#### [Perguntas a responder]
a) No trecho sobre a expansão das facções criminosas no Norte e Nordeste, quantos presos, no mínimo, morreram no massacre do presídio de Alcaçuz?
b) Prolongue o trecho sobre a expansão das facções criminosas no Norte e Nordeste a partir do ponto em que ele termina.

#### [Trecho extraído]
····················

A forte presença dessas redes se explica por um movimento iniciado na década passada, quando o PCC e o Comando Vermelho expandiram seus negócios para o Norte e Nordeste.

Os dois grupos passaram a atuar no atacado da droga, repassando os produtos para quadrilhas menores venderem nas ruas.

A chegada das facções, levando a uma maior oferta de drogas e armas, aumentou a rivalidade entre traficantes. Uma resposta à presença de paulistas e cariocas foi a criação, no Rio Grande do Norte, do Sindicato do Crime, formado por principalmente por jovens locais.

“Essa dinâmica gerou muitos conflitos pelo controle de territórios urbanos. Houve uma grande entrada de armas, muitas delas de grosso calibre, para alimentar essas disputas”, explicou Luiz Fábio Paiva, professor de sociologia e pesquisador do Laboratório de Estudos da Violência da Universidade Federal do Ceará, em entrevista recente à BBC News Brasil.

O confronto entre PCC e Sindicato do Crime causou um massacre de ao menos 26 presos no presídio de Alcaçuz, região metropolitana de Natal, em janeiro de 2017.

As mortes ressaltaram o caos vivido pelo sistema carcerário do Estado nordestino, superlotado e controlado por esses grupos. Um levantamento do governo federal relativo a junho de 2016 – os últimos dados disponíveis – aponta que o Rio Grande do Norte tinha 4.265 vagas nas prisões, mas abrigava 8.696 detentos, mais que o dobro da capacidade.

····················

#### [Dados fornecidos]
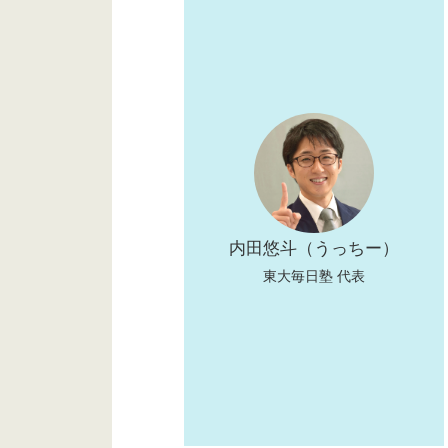
内田悠斗（うっちー）
東大毎日塾 代表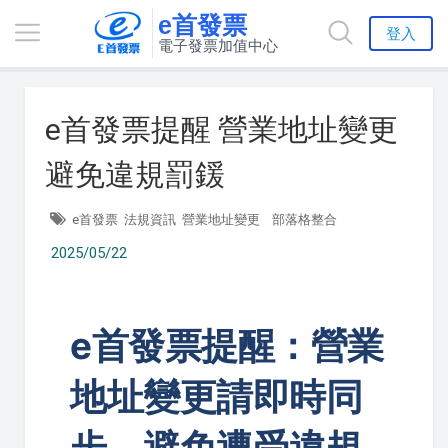
e首發票
登入
電子發票加值中心
e首發票提醒 營業地址變更
避免違規罰鍰
e首發票
法規資訊
營業地址變更
部落格整合
2025/05/22
e首發票提醒：營業
地址變更請即時同
步，避免遭受違規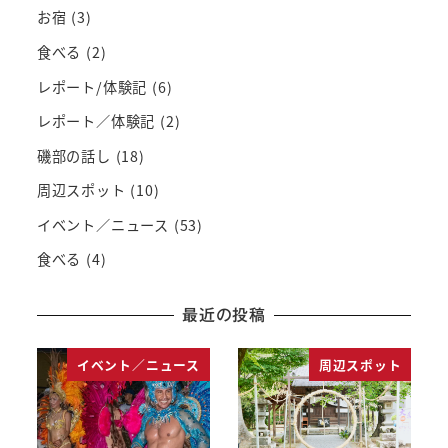
お宿
(3)
食べる
(2)
レポート/体験記
(6)
レポート／体験記
(2)
磯部の話し
(18)
周辺スポット
(10)
イベント／ニュース
(53)
食べる
(4)
最近の投稿
イベント／ニュース
周辺スポット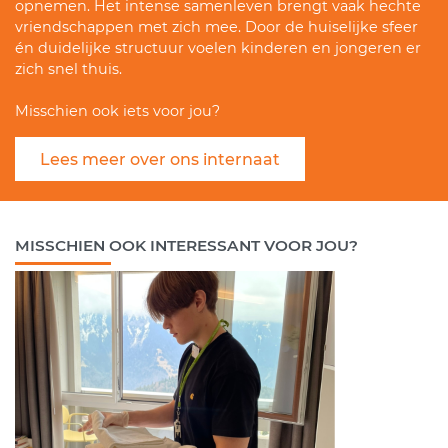
opnemen. Het intense samenleven brengt vaak hechte
vriendschappen met zich mee. Door de huiselijke sfeer
én duidelijke structuur voelen kinderen en jongeren er
zich snel thuis.
Misschien ook iets voor jou?
Lees meer over ons internaat
MISSCHIEN OOK INTERESSANT VOOR JOU?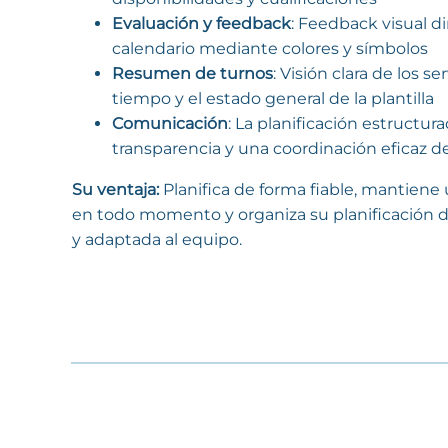
Evaluación y feedback
: Feedback visual d
calendario mediante colores y símbolos
Resumen de turnos
: Visión clara de los se
tiempo y el estado general de la plantilla
Comunicación
: La planificación estructura
transparencia y una coordinación eficaz d
Su ventaja:
Planifica de forma fiable, mantiene
en todo momento y organiza su planificación d
y adaptada al equipo.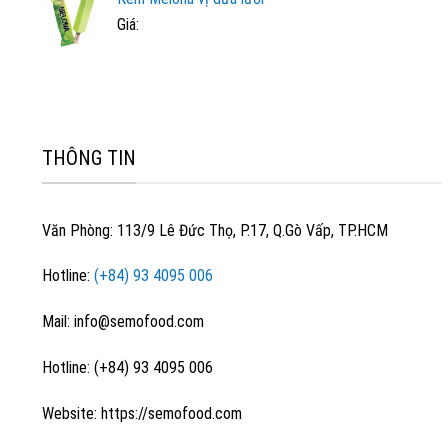
Giá:
THÔNG TIN
Văn Phòng: 113/9 Lê Đức Thọ, P.17, Q.Gò Vấp, TP.HCM
Hotline:
(+84) 93 4095 006
Mail: info@semofood.com
Hotline: (+84) 93 4095 006
Website: https://semofood.com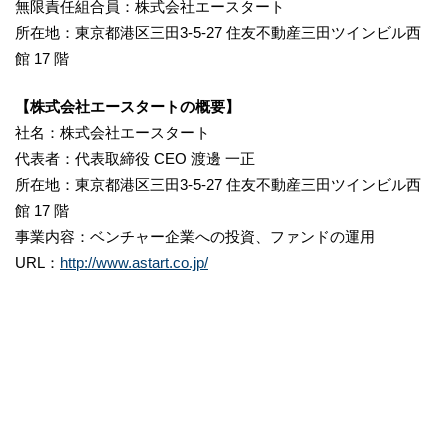
無限責任組合員：株式会社エースタート
所在地：東京都港区三田3-5-27 住友不動産三田ツインビル西
館 17 階
【株式会社エースタートの概要】
社名：株式会社エースタート
代表者：代表取締役 CEO 渡邊 一正
所在地：東京都港区三田3-5-27 住友不動産三田ツインビル西
館 17 階
事業内容：ベンチャー企業への投資、ファンドの運用
URL：
http://www.astart.co.jp/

····················

#### [Respostas por tarefa]
a) Ao menos 26 presos.

b)
Disputa por territórios

No caso de Mossoró, a rivalidade entre PCC e Sindicato do Crime foi agravada pela recente chegada dos Guardiões do Estado, rede criminosa do Ceará. Nos bairros mais pobres, as siglas das três facções foram pintadas nos muros e postes, indicativo de quem controla – ou diz controlar – cada um dos territórios.

Como fica no meio do caminho entre Fortaleza e Natal, além de ter um porto próximo, a cidade se tornou um ponto estratégico para rotas de tráfico, segundo policiais e pesquisadores.

Na região também existe um presídio federal, que abriga Fernandinho Beira-Mar e outros líderes de quadrilhas. Há quem diga que a presença de criminosos de outros Estados em Mossoró ajudou a disseminar a violência, pois outras figuras do crime teriam migrado para as cercanias da cidade para ficar próximas da detenção. Mas essa tese não é consensual: policiais e promotores dizem que há como provar essa ligação.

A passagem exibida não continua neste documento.